Flattened Moroccan Turkey.jpg

Craving an interesting twist on turkey? Try this recipe for a spicy-sweet Moroccan-flavoured bird. For ease of cooking and presentation, I have the butcher flatten the turkey by removing its backbone and the breast bone. It cooks more quickly this way, freeing up the oven to reheat other vegetables. It also makes for easy carving, which is helpful when you’re rushing to get dinner on the table. Using Moroccan spices gives the turkey a complex flavour profile without heat. It is also an opportunity to vary the side dishes to match the turkey seasoning. For sides, I would serve couscous garnished with pomegranate seeds, roasted root vegetables and cardamom-flavoured Brussels sprouts. A beet and yogurt salad as a first course would complete the feast. My spice mixture is based on Moroccan ras el hanout, a blend of up to 30 spices that varies from household to household. Mine is simpler, with sweet spices at its core. You can buy ras el hanout in some supermarkets and spice shops, but it is also easy to make at home.

Servings: 8


Spice Butter:

  • 2 tsp ground ginger
  • 2 tsp ground cardamom
  • 2 tsp ground coriander seeds
  • 1 tsp cinnamon
  • 1 tsp ground anise or fennel seeds
  • 1 tsp ground allspice
  • 1 tsp ground turmeric
  • 1/2 tsp freshly grated nutmeg
  • 1/2 tsp ground black pepper
  • 1/4 tsp cayenne
  • 1/2 cup butter, room temperature
  • 1 14 lb (6.25 kg) turkey, backbone and breastbone removed and flattened
  • 2 tbsp melted butter


  • 1/2 cup pomegranate juice
  • 2 cups turkey or chicken stock
  • 2 tbsp balsamic vinegar


Preheat oven to 400 F.

Combine all the spices and beat into the butter.

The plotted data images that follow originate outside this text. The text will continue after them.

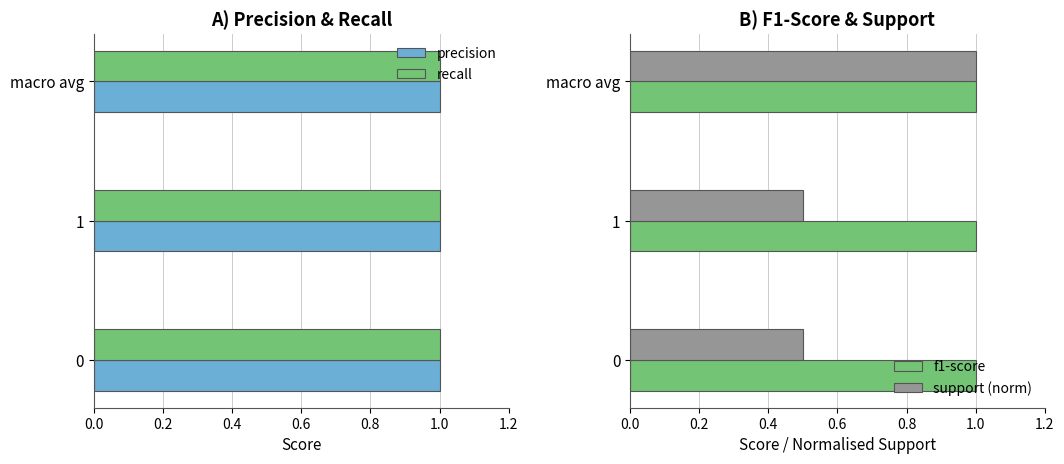

At how many categories does at least one series exceed 0?

3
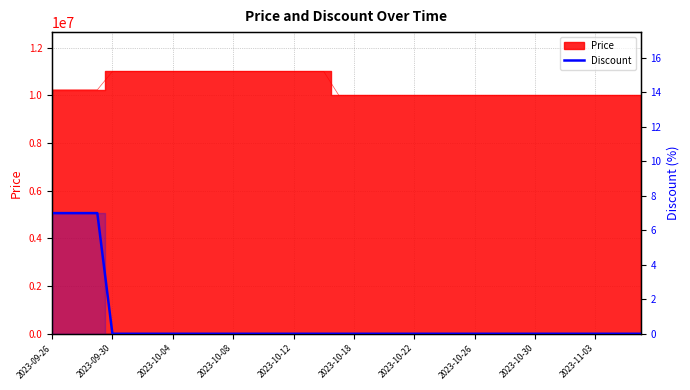

What position from the left is 29?

30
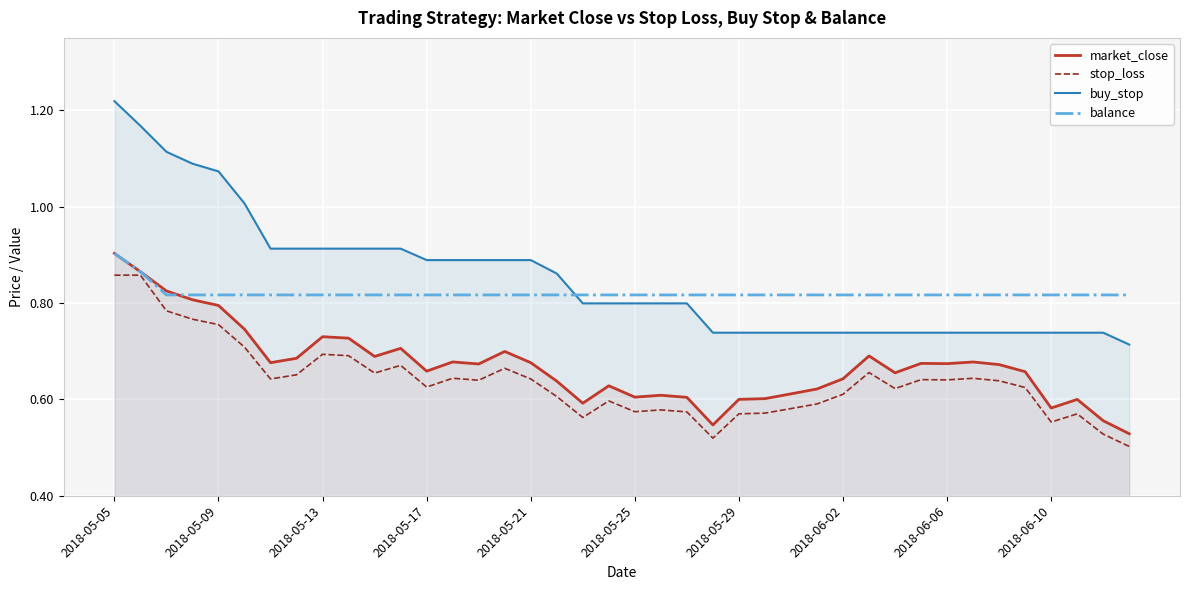

At which category is the sum across all series the highest?

2018-05-05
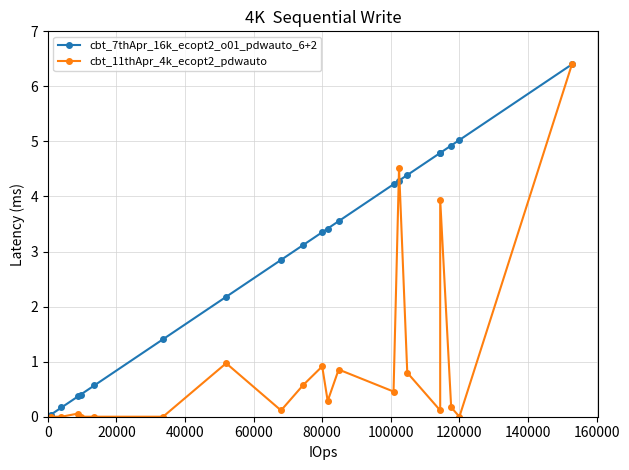

Is the value of cbt_7thApr_16k_ecopt2_o01_pdwauto_6+2 at 40000 greater than the value of cbt_11thApr_4k_ecopt2_pdwauto at 40000?

Yes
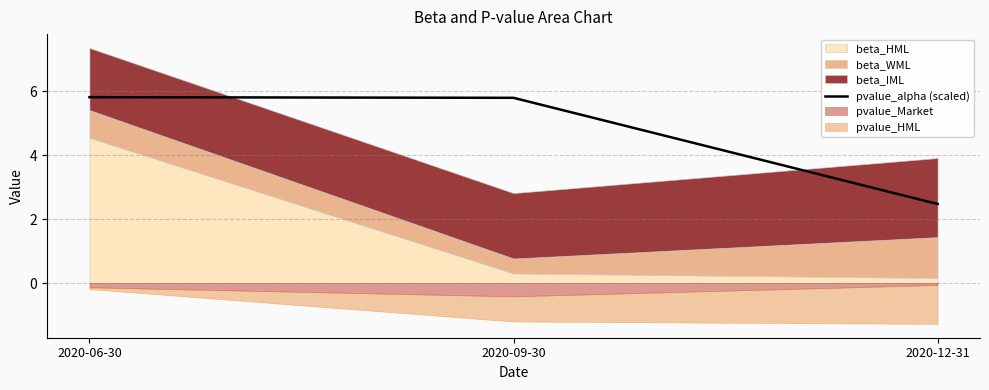

Is it true that pvalue_alpha (scaled) equals 8.1 at 2020-09-30?

False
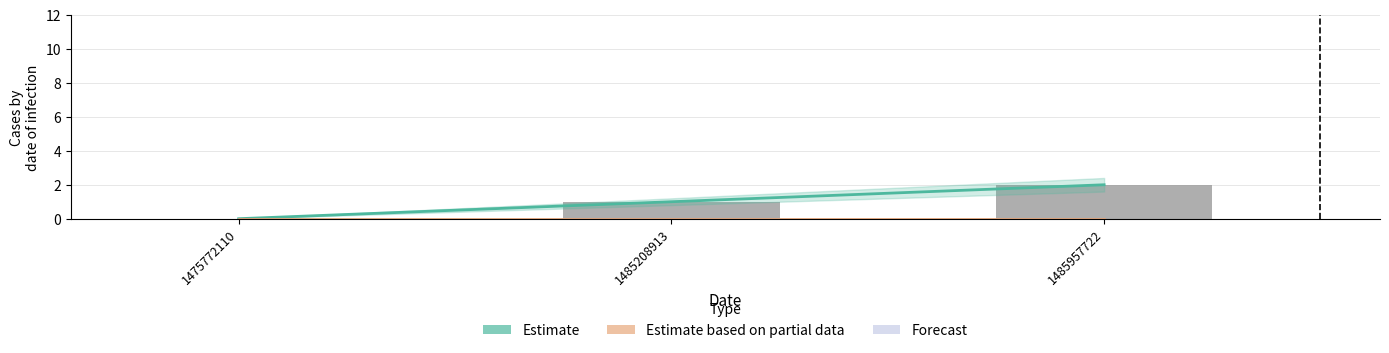

At which category is the sum across all series the highest?

1485957722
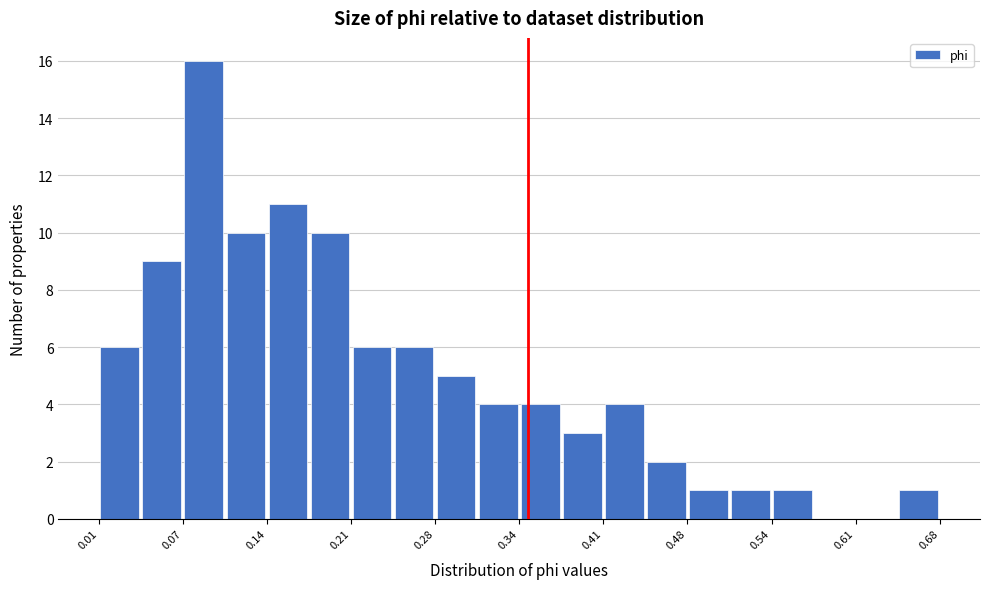

Read against the x-axis, roughly where is the centre of the tallest bar?

0.09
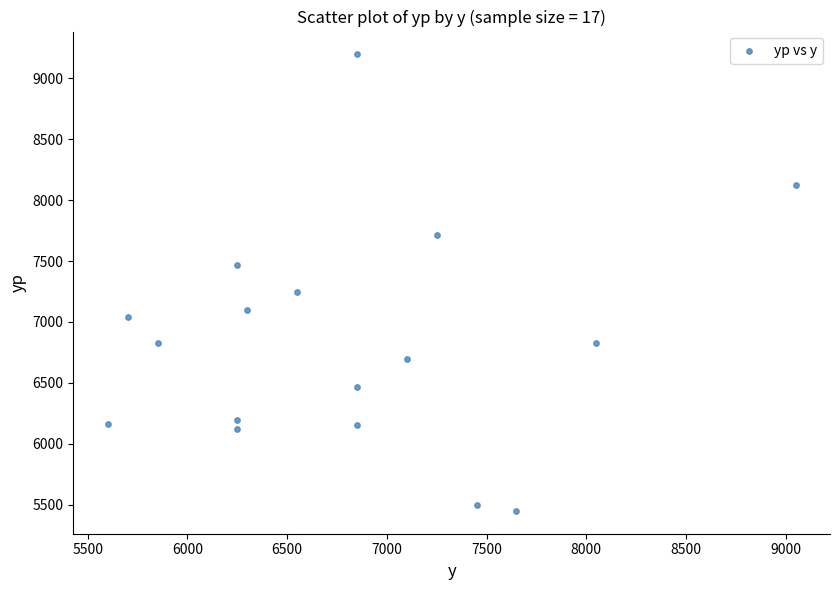

What Y value in the scatter plot is closest to 7322?

7248.0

Loosen some of the skin over the breast with your fingers or a spoon and rub spice paste as best you can under the skin on the breast meat as well as over the skin and underside of the turkey. Season the turkey skin with salt.

Place the turkey on a large baking sheet or roasting pan, folding the legs over the breast so they barely meet.

Roast for 30 minutes, then brush with half of the melted butter. Roast for 30 more minutes and brush with butter again. Continue roasting for 30 to 40 more minutes or until skin is golden and turkey juices run clear. Remove the turkey to a carving board to rest while you make the gravy.

Skim any fat from pan and place on burner over medium heat. Add pomegranate juice and reduce by half, scraping up all the bits in the pan. Add stock and vinegar and bring to a boil. Simmer for 8 to 10 minutes or until sauce has reduced and thickened slightly. Season with salt and pepper.

Remove leg and thigh in one piece. With a sharp knife, remove the breast meat and slice. Place on a platter and repeat with the second side. Serve the gravy with the turkey.